Differentiability of a function A function f(x) is said to be differentiable at a point of its domain if it has a finite derivative at that point. Thus f(x) is differentiable at x = a
\(\frac{d y}{d x}=\lim _{h \rightarrow 0} \frac{f(a-h)-f(a)}{-h}=\lim _{h \rightarrow 0} \frac{f(a+h)-f(a)}{h}\)
⇒ f'(a – 0) = f'(a + 0)
⇒ left-hand derivative = right-hand derivative.
Thus function f is said to be differentiable if left hand derivative & right hand derivative both exist finitely and are equal.
If f(x) is differentiable then its graph must be smooth i.e. there should be no break or corner.
Note:
(i) Every differentiable function is necessarily continuous but every continuous function is not necessarily differentiable i.e.
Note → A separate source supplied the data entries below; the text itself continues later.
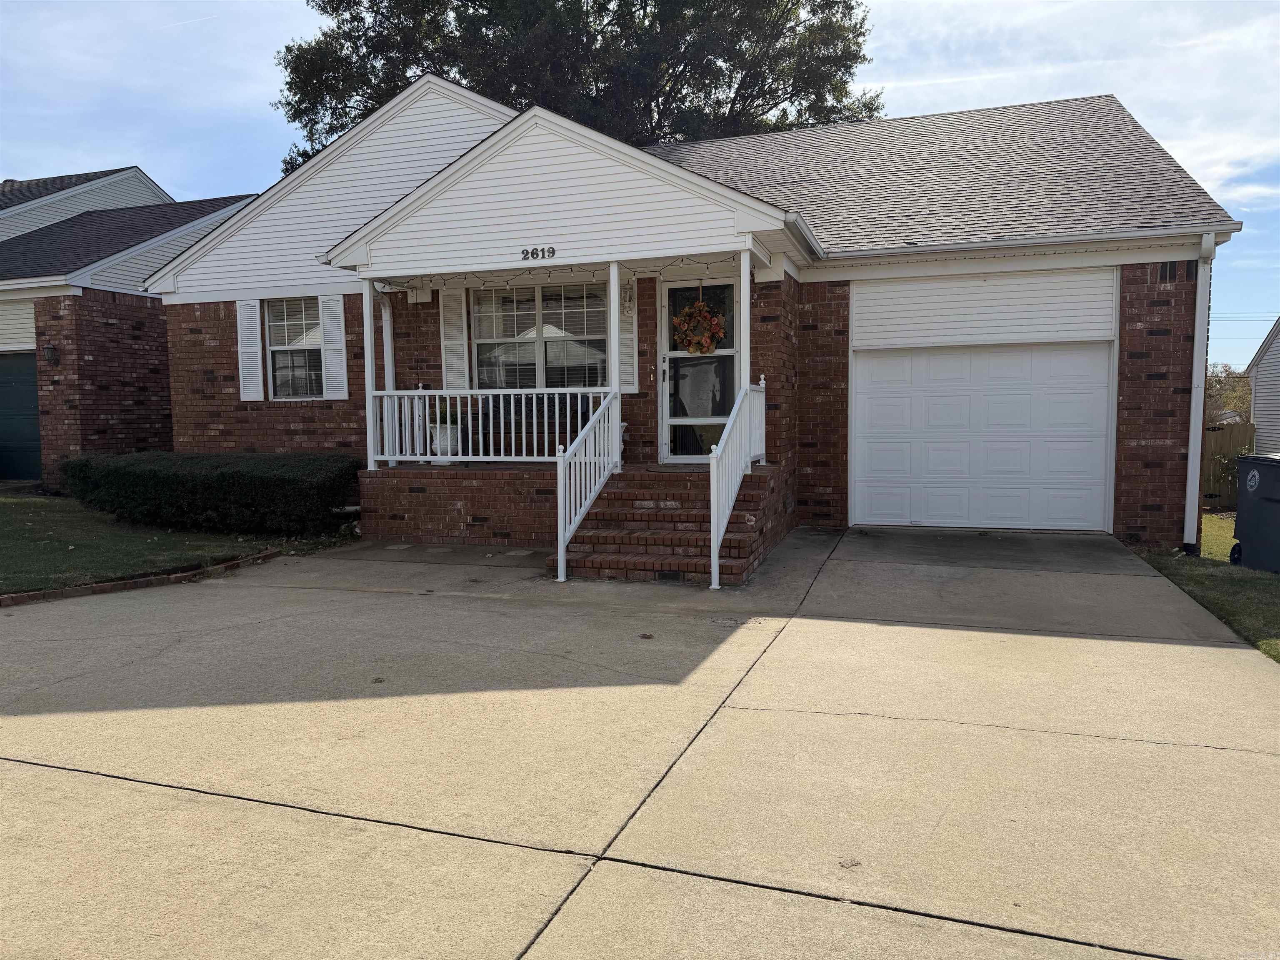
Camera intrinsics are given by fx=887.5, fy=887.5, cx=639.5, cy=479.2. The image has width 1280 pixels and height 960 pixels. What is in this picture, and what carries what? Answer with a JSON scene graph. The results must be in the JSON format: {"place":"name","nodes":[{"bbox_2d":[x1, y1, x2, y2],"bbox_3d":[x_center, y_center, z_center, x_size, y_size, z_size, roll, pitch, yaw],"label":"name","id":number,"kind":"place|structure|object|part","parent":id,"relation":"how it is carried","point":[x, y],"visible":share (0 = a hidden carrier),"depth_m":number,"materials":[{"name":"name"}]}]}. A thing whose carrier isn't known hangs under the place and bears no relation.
{"place":"outdoors","nodes":[
{"label":"outdoors","id":0,"kind":"place"},
{"bbox_2d":[0,167,259,488],"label":"neighboring house","id":1,"kind":"structure","parent":0,"point":[149,186],"depth_m":15.55,"materials":[{"name":"brick"}]},
{"bbox_2d":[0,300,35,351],"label":"siding panel","id":2,"kind":"object","parent":1,"relation":"in","point":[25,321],"visible":0.81,"depth_m":14.76,"materials":[{"name":"white metal"}]},
{"bbox_2d":[0,350,41,479],"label":"garage door","id":3,"kind":"structure","parent":1,"relation":"in","point":[3,391],"depth_m":15.39,"materials":[{"name":"metal"}]},
{"bbox_2d":[42,342,58,362],"bbox_3d":[-9.275,-1.995,13.981,0.201,0.331,0.217,1,5,20],"label":"wall lamp","id":4,"kind":"object","parent":1,"relation":"attached to","point":[48,351],"visible":0.96,"depth_m":13.93,"materials":[{"name":"black metal"}]},
{"bbox_2d":[0,487,347,594],"label":"lawn","id":5,"kind":"structure","parent":0,"point":[6,512],"materials":[{"name":"green plant"}]},
{"bbox_2d":[63,450,360,535],"bbox_3d":[-5.324,0.119,10.915,4.691,0.894,1.656,1,5,20],"label":"hedge","id":6,"kind":"object","parent":5,"relation":"on","point":[237,474],"visible":0.96,"depth_m":10.04,"materials":[{"name":"green plant"}]},
{"bbox_2d":[0,0,1279,368],"label":"sky","id":7,"kind":"structure","parent":0,"point":[62,162],"materials":[{"name":"blue"}]},
{"bbox_2d":[0,522,1279,959],"label":"driveway","id":8,"kind":"structure","parent":0,"point":[171,789],"materials":[{"name":"concrete"}]},
{"bbox_2d":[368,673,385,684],"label":"leaf","id":9,"kind":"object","parent":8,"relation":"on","point":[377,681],"visible":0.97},
{"bbox_2d":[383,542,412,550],"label":"utility cover","id":10,"kind":"object","parent":8,"relation":"in","point":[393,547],"visible":0.96,"depth_m":9.24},
{"bbox_2d":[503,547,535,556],"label":"utility cover","id":11,"kind":"object","parent":8,"relation":"in","point":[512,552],"visible":0.97,"depth_m":8.82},
{"bbox_2d":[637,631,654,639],"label":"leaf","id":12,"kind":"object","parent":8,"relation":"on","point":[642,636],"visible":0.97,"depth_m":5.74,"materials":[{"name":"brown plant"}]},
{"bbox_2d":[560,465,774,584],"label":"brick steps","id":13,"kind":"structure","parent":8,"relation":"on","point":[642,514],"depth_m":8.10,"materials":[{"name":"red brick"}]},
{"bbox_2d":[554,390,622,582],"bbox_3d":[-0.440,-0.065,8.046,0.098,1.700,1.651,1,5,20],"label":"stair railing","id":14,"kind":"object","parent":13,"relation":"on","point":[560,474],"visible":0.97,"depth_m":7.89,"materials":[{"name":"white metal"}]},
{"bbox_2d":[655,569,684,581],"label":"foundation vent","id":15,"kind":"object","parent":13,"relation":"in","point":[674,576],"visible":0.9,"depth_m":7.41,"materials":[{"name":"black metal"}]},
{"bbox_2d":[709,374,767,588],"bbox_3d":[0.899,-0.167,7.949,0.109,1.855,2.185,1,5,20],"label":"stair railing","id":16,"kind":"object","parent":13,"relation":"on","point":[724,523],"visible":0.89,"depth_m":7.58,"materials":[{"name":"white metal"}]},
{"bbox_2d":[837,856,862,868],"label":"concrete damage","id":17,"kind":"object","parent":8,"relation":"on","point":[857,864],"visible":0.94,"depth_m":2.90,"materials":[{"name":"brown"}]},
{"bbox_2d":[135,73,1233,562],"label":"brick house","id":18,"kind":"structure","parent":0,"point":[1161,326],"depth_m":10.13,"materials":[{"name":"brown brick"}]},
{"bbox_2d":[235,298,263,400],"bbox_3d":[-5.352,-1.837,12.159,0.392,1.354,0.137,1,5,20],"label":"shutter","id":19,"kind":"object","parent":18,"relation":"attached to","point":[255,348],"visible":0.91,"depth_m":12.12,"materials":[{"name":"white plastic"}]},
{"bbox_2d":[266,296,325,399],"bbox_3d":[-4.612,-1.843,12.160,1.280,1.638,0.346,1,5,20],"label":"window","id":20,"kind":"structure","parent":18,"relation":"in","point":[276,353],"depth_m":12.25,"materials":[{"name":"glass"}]},
{"bbox_2d":[318,292,348,399],"bbox_3d":[-4.089,-1.799,11.880,0.394,1.336,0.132,1,5,20],"label":"shutter","id":21,"kind":"object","parent":18,"relation":"attached to","point":[335,388],"visible":0.82,"depth_m":11.84,"materials":[{"name":"white wood"}]},
{"bbox_2d":[380,290,396,466],"bbox_3d":[-3.088,-1.388,10.959,0.200,2.312,0.272,1,5,20],"label":"downspout","id":22,"kind":"object","parent":18,"relation":"attached to","point":[388,316],"visible":0.64,"depth_m":10.93,"materials":[{"name":"white metal"}]},
{"bbox_2d":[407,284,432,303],"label":"electrical box","id":23,"kind":"object","parent":18,"relation":"attached to","point":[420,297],"visible":0.94,"depth_m":10.83,"materials":[{"name":"white"}]},
{"bbox_2d":[438,287,469,390],"bbox_3d":[-2.300,-1.729,10.987,0.399,1.451,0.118,1,5,20],"label":"shutter","id":24,"kind":"object","parent":18,"relation":"attached to","point":[454,342],"visible":0.88,"depth_m":10.96,"materials":[{"name":"white wood"}]},
{"bbox_2d":[520,246,555,260],"bbox_3d":[-0.980,-2.157,8.456,0.437,0.118,0.041,1,5,20],"label":"house number","id":25,"kind":"object","parent":18,"relation":"attached to","point":[552,251],"visible":0.96,"depth_m":8.46,"materials":[{"name":"black metal"}]},
{"bbox_2d":[471,281,609,389],"bbox_3d":[-1.199,-1.662,10.614,1.897,1.694,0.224,1,5,20],"label":"window","id":26,"kind":"structure","parent":18,"relation":"in","point":[531,307],"depth_m":10.62,"materials":[{"name":"glass"}]},
{"bbox_2d":[369,254,746,285],"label":"string lights","id":27,"kind":"object","parent":18,"relation":"attached to","point":[571,270],"visible":0.75,"depth_m":9.32,"materials":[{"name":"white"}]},
{"bbox_2d":[356,463,782,551],"bbox_3d":[-0.669,0.367,10.040,5.143,0.999,2.857,1,5,20],"label":"brick porch","id":28,"kind":"object","parent":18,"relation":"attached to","point":[403,493],"visible":0.47,"depth_m":9.51,"materials":[{"name":"brick"}]},
{"bbox_2d":[361,277,377,474],"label":"porch post","id":29,"kind":"structure","parent":28,"relation":"on","point":[369,372],"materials":[{"name":"white paint"}]},
{"bbox_2d":[428,423,462,459],"bbox_3d":[-2.281,-0.417,10.418,0.416,0.387,0.410,1,5,20],"label":"planter","id":30,"kind":"object","parent":28,"relation":"on","point":[454,431],"visible":0.69,"depth_m":10.27,"materials":[{"name":"white ceramic"}]},
{"bbox_2d":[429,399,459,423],"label":"potted plant","id":31,"kind":"object","parent":30,"relation":"in","point":[443,412],"visible":0.53,"depth_m":10.35,"materials":[{"name":"green plant"}]},
{"bbox_2d":[372,386,610,463],"bbox_3d":[-1.634,-0.612,9.721,2.924,0.899,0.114,1,5,20],"label":"porch railing","id":32,"kind":"object","parent":28,"relation":"on","point":[420,393],"visible":0.73,"depth_m":9.71,"materials":[{"name":"white"}]},
{"bbox_2d":[607,263,622,471],"bbox_3d":[-0.264,-1.174,9.083,0.162,2.178,0.163,1,5,20],"label":"porch post","id":33,"kind":"object","parent":28,"relation":"on","point":[613,323],"visible":0.84,"depth_m":9.02,"materials":[{"name":"white paint"}]},
{"bbox_2d":[736,243,752,449],"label":"porch post","id":34,"kind":"structure","parent":28,"relation":"on","point":[743,321],"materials":[{"name":"white paint"}]},
{"bbox_2d":[620,280,634,318],"bbox_3d":[-0.155,-2.057,10.211,0.136,0.439,0.179,1,5,20],"label":"wall lamp","id":35,"kind":"object","parent":18,"relation":"attached to","point":[626,305],"visible":0.97,"depth_m":10.19,"materials":[{"name":"white metal"}]},
{"bbox_2d":[617,278,637,393],"bbox_3d":[-0.162,-1.804,10.248,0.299,1.621,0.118,1,5,20],"label":"shutter","id":36,"kind":"object","parent":18,"relation":"attached to","point":[626,345],"visible":0.68,"depth_m":10.24,"materials":[{"name":"white wood"}]},
{"bbox_2d":[660,278,738,459],"bbox_3d":[0.721,-1.142,10.273,1.100,2.217,0.154,1,5,20],"label":"front door","id":37,"kind":"structure","parent":18,"relation":"in","point":[674,421],"depth_m":10.27,"materials":[{"name":"glass"}]},
{"bbox_2d":[672,299,725,354],"bbox_3d":[0.652,-1.682,9.862,0.677,0.679,0.231,1,5,20],"label":"wreath","id":38,"kind":"object","parent":37,"relation":"hanging from","point":[706,340],"visible":0.96,"depth_m":9.82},
{"label":"porch post","id":39,"kind":"part","parent":18,"relation":"part of","materials":[{"name":"white paint"}]},
{"bbox_2d":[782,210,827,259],"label":"gutter","id":40,"kind":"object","parent":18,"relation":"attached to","point":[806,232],"visible":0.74,"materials":[{"name":"white metal"}]},
{"bbox_2d":[850,343,1114,533],"bbox_3d":[3.803,-0.510,10.043,2.706,2.179,0.203,1,5,20],"label":"garage door","id":41,"kind":"structure","parent":18,"relation":"in","point":[1016,353],"depth_m":9.92,"materials":[{"name":"white metal"}]},
{"bbox_2d":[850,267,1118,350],"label":"siding","id":42,"kind":"object","parent":18,"relation":"in","point":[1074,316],"visible":0.99,"depth_m":9.58,"materials":[{"name":"white metal"}]},
{"bbox_2d":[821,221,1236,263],"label":"gutter","id":43,"kind":"object","parent":18,"relation":"attached to","point":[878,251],"visible":0.92,"depth_m":8.95,"materials":[{"name":"white metal"}]},
{"bbox_2d":[1183,234,1217,551],"bbox_3d":[5.514,-0.859,8.812,0.181,3.125,0.599,1,5,20],"label":"downspout","id":44,"kind":"object","parent":18,"relation":"attached to","point":[1193,401],"visible":0.96,"depth_m":8.83,"materials":[{"name":"white metal"}]},
{"bbox_2d":[1133,517,1279,662],"label":"lawn","id":45,"kind":"structure","parent":0,"point":[1209,523],"materials":[{"name":"green plant"}]},
{"bbox_2d":[1232,453,1279,573],"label":"trash bin","id":46,"kind":"object","parent":45,"relation":"on","point":[1241,506],"visible":0.99,"depth_m":8.37,"materials":[{"name":"grey plastic"}]},
{"bbox_2d":[1208,310,1277,319],"label":"power line","id":47,"kind":"object","parent":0,"point":[1260,313],"visible":0.61,"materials":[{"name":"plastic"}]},
{"bbox_2d":[1244,317,1279,454],"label":"neighboring house","id":48,"kind":"structure","parent":0,"point":[1260,369],"depth_m":22.28,"materials":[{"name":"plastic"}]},
{"label":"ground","id":49,"kind":"structure","parent":0},
{"bbox_2d":[0,547,280,605],"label":"brick edging","id":50,"kind":"object","parent":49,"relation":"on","point":[178,576],"visible":0.65,"depth_m":7.27,"materials":[{"name":"brown brick"}]},
{"bbox_2d":[273,0,879,178],"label":"tree","id":51,"kind":"object","parent":49,"relation":"on","point":[372,95],"visible":0.44,"depth_m":24.81,"materials":[{"name":"plant"}]},
{"bbox_2d":[1204,363,1252,421],"bbox_3d":[24.469,-2.512,37.317,4.385,4.907,4.574,1,5,20],"label":"tree","id":52,"kind":"object","parent":49,"relation":"on","point":[1236,407],"visible":0.28,"depth_m":36.73,"materials":[{"name":"plant"}]},
{"bbox_2d":[1202,420,1255,507],"bbox_3d":[9.862,-0.208,15.368,4.285,1.660,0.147,1,5,20],"label":"wooden fence","id":53,"kind":"object","parent":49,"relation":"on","point":[1215,439],"visible":0.29,"depth_m":15.46,"materials":[{"name":"brown wood"}]},
{"bbox_2d":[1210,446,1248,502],"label":"shrub","id":54,"kind":"object","parent":49,"relation":"on","point":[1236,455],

Differentiability ⇒ continuity but continuity ⇏ differentiability

(ii) For any curve y = f(x), if at any point \(\frac{d y}{d x}\) = 0 or does not exist then, the point is called “critical point”.

3. Differentiability in an interval
(a) A function fx) is said to be differentiable in an open interval (a, b), if it is differentiable at every point of the interval.

(b) A function f(x) is differentiable in a closed interval [a, b] if it is

  • Differentiable at every point of interval (a, b)
  • Right derivative exists at x = a
  • Left derivative exists at x = b.